─── Information provided

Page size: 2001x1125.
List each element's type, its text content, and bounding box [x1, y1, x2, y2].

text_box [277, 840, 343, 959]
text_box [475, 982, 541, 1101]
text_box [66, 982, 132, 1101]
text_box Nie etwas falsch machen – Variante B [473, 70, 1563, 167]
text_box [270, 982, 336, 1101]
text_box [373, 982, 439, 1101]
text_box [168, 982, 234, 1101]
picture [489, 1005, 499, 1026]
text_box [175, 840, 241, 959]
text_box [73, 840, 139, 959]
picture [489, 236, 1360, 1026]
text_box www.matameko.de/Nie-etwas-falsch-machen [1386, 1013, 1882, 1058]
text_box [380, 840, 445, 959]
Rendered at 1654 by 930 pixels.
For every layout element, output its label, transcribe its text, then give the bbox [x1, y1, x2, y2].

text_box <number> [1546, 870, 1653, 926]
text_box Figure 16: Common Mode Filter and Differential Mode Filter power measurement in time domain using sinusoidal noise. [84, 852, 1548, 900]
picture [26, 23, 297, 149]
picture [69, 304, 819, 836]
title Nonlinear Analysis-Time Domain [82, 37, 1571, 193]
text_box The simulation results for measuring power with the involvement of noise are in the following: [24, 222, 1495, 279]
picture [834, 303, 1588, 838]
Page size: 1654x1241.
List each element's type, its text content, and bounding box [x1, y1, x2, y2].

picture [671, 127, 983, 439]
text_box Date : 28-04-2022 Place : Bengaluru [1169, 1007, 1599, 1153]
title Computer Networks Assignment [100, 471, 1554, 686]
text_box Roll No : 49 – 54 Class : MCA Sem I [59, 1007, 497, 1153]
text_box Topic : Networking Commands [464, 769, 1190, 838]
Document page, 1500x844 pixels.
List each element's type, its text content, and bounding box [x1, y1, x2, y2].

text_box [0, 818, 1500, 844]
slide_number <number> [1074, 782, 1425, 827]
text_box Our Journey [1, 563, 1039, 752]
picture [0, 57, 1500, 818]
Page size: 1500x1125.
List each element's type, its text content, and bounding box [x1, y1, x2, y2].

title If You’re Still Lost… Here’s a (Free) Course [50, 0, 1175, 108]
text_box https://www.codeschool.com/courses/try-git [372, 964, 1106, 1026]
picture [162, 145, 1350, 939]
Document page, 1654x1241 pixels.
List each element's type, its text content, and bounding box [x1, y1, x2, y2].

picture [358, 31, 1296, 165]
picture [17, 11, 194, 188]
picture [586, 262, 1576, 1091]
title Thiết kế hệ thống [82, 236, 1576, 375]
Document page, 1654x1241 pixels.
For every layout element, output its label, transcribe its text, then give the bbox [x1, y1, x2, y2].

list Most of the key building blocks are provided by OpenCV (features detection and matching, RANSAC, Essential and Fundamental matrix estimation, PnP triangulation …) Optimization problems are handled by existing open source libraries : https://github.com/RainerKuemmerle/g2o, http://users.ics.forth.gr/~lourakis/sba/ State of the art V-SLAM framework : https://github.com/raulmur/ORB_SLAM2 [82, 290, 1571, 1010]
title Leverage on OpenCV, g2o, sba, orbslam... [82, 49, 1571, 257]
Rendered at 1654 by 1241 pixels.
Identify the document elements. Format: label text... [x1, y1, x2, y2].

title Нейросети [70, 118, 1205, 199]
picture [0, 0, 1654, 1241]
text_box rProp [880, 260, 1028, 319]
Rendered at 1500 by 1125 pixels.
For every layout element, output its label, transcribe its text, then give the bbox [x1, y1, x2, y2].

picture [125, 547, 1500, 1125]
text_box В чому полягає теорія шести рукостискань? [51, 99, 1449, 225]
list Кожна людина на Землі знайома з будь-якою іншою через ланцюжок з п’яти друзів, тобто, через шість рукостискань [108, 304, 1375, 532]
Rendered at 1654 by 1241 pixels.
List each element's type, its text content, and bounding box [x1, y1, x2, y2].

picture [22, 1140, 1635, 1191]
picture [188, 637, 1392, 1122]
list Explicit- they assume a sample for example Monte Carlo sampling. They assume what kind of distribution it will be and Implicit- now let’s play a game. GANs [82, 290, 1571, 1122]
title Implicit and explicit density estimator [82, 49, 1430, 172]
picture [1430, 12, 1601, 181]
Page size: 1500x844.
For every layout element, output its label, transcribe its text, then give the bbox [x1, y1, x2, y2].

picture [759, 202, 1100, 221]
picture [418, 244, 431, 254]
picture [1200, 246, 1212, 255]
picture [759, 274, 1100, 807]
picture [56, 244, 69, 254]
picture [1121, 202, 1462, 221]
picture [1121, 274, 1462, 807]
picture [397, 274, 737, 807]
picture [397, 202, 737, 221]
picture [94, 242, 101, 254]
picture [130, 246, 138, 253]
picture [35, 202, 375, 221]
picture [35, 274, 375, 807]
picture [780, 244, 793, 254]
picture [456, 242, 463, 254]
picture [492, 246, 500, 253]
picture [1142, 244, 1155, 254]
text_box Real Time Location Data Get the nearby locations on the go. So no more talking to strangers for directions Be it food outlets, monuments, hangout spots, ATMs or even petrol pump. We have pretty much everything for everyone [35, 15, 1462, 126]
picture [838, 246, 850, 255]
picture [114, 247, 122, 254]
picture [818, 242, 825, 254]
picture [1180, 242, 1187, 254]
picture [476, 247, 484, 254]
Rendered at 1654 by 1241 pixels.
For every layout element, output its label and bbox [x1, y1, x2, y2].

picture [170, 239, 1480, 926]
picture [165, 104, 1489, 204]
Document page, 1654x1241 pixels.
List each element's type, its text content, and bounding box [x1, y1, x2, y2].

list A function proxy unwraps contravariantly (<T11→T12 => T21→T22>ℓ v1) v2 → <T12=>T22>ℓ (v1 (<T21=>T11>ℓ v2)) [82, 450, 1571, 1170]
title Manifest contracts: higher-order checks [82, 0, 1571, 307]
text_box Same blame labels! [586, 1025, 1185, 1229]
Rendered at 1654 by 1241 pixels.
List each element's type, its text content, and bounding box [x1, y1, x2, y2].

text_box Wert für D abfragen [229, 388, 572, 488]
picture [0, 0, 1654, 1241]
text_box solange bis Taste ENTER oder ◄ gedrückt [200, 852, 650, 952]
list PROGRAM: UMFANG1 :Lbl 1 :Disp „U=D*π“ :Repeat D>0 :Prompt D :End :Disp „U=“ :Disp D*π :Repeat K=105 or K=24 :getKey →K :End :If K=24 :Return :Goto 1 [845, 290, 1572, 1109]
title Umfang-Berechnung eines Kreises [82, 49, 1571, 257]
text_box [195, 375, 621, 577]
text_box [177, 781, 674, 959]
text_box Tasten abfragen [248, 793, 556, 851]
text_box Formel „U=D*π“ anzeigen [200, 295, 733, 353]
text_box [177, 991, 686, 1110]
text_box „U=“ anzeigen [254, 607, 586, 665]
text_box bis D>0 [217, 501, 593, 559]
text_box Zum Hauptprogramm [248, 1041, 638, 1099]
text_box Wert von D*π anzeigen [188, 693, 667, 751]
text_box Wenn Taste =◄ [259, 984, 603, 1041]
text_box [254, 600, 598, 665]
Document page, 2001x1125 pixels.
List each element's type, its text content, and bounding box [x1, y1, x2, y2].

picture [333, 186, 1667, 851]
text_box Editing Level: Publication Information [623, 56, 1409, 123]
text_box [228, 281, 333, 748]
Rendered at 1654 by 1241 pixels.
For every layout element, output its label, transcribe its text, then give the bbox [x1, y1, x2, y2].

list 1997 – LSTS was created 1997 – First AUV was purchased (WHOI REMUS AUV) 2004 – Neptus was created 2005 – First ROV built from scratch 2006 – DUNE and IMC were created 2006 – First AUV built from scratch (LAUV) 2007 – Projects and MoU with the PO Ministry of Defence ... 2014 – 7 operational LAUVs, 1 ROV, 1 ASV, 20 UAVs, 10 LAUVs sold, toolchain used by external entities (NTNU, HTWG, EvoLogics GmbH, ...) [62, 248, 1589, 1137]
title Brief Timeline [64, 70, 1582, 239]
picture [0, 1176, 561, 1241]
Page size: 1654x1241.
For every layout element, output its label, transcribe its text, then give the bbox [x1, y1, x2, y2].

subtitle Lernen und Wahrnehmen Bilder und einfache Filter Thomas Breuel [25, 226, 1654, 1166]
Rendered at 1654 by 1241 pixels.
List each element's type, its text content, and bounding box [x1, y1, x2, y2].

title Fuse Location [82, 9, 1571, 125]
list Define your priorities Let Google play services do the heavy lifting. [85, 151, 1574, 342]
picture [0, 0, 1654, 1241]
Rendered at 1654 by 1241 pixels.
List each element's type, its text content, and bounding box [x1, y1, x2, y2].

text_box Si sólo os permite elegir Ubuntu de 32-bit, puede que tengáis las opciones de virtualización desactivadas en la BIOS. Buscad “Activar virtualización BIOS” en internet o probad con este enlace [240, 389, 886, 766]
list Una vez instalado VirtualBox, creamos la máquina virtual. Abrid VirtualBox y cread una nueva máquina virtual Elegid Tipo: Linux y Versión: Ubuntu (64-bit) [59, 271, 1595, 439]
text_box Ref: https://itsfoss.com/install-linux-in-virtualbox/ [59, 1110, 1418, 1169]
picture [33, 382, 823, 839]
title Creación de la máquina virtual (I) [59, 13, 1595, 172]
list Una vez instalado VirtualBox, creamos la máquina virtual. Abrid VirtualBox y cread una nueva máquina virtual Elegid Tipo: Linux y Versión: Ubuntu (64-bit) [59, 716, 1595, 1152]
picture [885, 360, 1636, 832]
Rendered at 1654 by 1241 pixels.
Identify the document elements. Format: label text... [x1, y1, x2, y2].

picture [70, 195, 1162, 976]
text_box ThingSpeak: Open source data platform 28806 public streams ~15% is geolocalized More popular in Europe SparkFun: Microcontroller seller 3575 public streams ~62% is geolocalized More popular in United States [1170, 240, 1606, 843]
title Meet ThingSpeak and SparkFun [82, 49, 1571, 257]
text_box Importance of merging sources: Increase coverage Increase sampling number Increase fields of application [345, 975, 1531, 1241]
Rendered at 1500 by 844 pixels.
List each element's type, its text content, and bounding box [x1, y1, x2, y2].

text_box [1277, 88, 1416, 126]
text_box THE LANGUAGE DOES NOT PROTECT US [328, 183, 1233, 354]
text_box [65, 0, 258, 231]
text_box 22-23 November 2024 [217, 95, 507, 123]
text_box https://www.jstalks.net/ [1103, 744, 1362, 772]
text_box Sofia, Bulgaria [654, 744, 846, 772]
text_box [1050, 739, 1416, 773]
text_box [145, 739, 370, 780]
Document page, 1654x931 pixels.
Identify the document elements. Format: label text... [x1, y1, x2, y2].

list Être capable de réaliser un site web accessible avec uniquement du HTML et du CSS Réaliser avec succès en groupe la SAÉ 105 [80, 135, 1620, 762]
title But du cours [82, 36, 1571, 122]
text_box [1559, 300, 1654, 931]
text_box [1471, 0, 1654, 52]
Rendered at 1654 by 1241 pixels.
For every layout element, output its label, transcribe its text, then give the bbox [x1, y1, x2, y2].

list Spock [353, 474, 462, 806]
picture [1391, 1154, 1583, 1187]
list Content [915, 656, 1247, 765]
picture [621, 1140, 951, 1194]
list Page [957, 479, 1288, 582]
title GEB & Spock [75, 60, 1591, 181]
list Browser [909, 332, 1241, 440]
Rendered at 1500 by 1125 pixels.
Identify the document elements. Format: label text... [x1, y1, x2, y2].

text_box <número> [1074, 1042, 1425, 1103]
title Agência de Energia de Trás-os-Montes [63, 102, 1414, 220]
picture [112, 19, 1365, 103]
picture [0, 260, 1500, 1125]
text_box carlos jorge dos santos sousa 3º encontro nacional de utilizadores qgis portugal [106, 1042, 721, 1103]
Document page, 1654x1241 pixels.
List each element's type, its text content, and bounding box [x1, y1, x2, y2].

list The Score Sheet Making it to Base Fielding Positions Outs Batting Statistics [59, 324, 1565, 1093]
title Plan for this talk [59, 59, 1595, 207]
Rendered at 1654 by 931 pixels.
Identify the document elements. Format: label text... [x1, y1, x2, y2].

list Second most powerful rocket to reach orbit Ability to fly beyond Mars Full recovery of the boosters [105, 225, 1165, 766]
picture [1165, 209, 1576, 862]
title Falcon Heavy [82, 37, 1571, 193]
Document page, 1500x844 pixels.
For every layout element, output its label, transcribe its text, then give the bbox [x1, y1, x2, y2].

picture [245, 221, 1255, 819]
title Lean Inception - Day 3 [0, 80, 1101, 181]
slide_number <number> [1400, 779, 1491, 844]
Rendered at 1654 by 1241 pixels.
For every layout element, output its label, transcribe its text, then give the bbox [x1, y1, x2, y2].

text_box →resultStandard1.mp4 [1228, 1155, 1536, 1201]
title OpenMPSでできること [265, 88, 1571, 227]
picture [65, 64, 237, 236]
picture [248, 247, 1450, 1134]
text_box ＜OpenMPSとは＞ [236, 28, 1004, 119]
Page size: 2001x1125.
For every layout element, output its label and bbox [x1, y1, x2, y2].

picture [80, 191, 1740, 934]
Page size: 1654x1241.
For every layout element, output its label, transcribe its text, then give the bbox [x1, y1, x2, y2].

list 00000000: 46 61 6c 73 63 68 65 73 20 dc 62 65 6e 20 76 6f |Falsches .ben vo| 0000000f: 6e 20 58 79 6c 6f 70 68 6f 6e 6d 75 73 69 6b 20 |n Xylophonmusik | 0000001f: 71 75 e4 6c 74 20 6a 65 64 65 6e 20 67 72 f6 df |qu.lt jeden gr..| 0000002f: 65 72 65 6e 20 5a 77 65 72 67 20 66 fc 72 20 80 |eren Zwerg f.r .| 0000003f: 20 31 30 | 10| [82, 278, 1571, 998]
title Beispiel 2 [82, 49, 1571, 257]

──────

What the task asks -
Render the data as a Markdown table with the columns Row and Entry. Start at the line containing "Page size: 1500x844.", end with the line containing "picture [1180, 242, 1187, 254]", number each row, and omit blank lines.

Finished answer -
| Row | Entry |
|---|---|
| 1 | Page size: 1500x844. |
| 2 | For every layout element, output its label, transcribe its text, then give the bbox [x1, y1, x2, y2]. |
| 3 | picture [759, 202, 1100, 221] |
| 4 | picture [418, 244, 431, 254] |
| 5 | picture [1200, 246, 1212, 255] |
| 6 | picture [759, 274, 1100, 807] |
| 7 | picture [56, 244, 69, 254] |
| 8 | picture [1121, 202, 1462, 221] |
| 9 | picture [1121, 274, 1462, 807] |
| 10 | picture [397, 274, 737, 807] |
| 11 | picture [397, 202, 737, 221] |
| 12 | picture [94, 242, 101, 254] |
| 13 | picture [130, 246, 138, 253] |
| 14 | picture [35, 202, 375, 221] |
| 15 | picture [35, 274, 375, 807] |
| 16 | picture [780, 244, 793, 254] |
| 17 | picture [456, 242, 463, 254] |
| 18 | picture [492, 246, 500, 253] |
| 19 | picture [1142, 244, 1155, 254] |
| 20 | text_box Real Time Location Data Get the nearby locations on the go. So no more talking to strangers for directions Be it food outlets, monuments, hangout spots, ATMs or even petrol pump. We have pretty much everything for everyone [35, 15, 1462, 126] |
| 21 | picture [838, 246, 850, 255] |
| 22 | picture [114, 247, 122, 254] |
| 23 | picture [818, 242, 825, 254] |
| 24 | picture [1180, 242, 1187, 254] |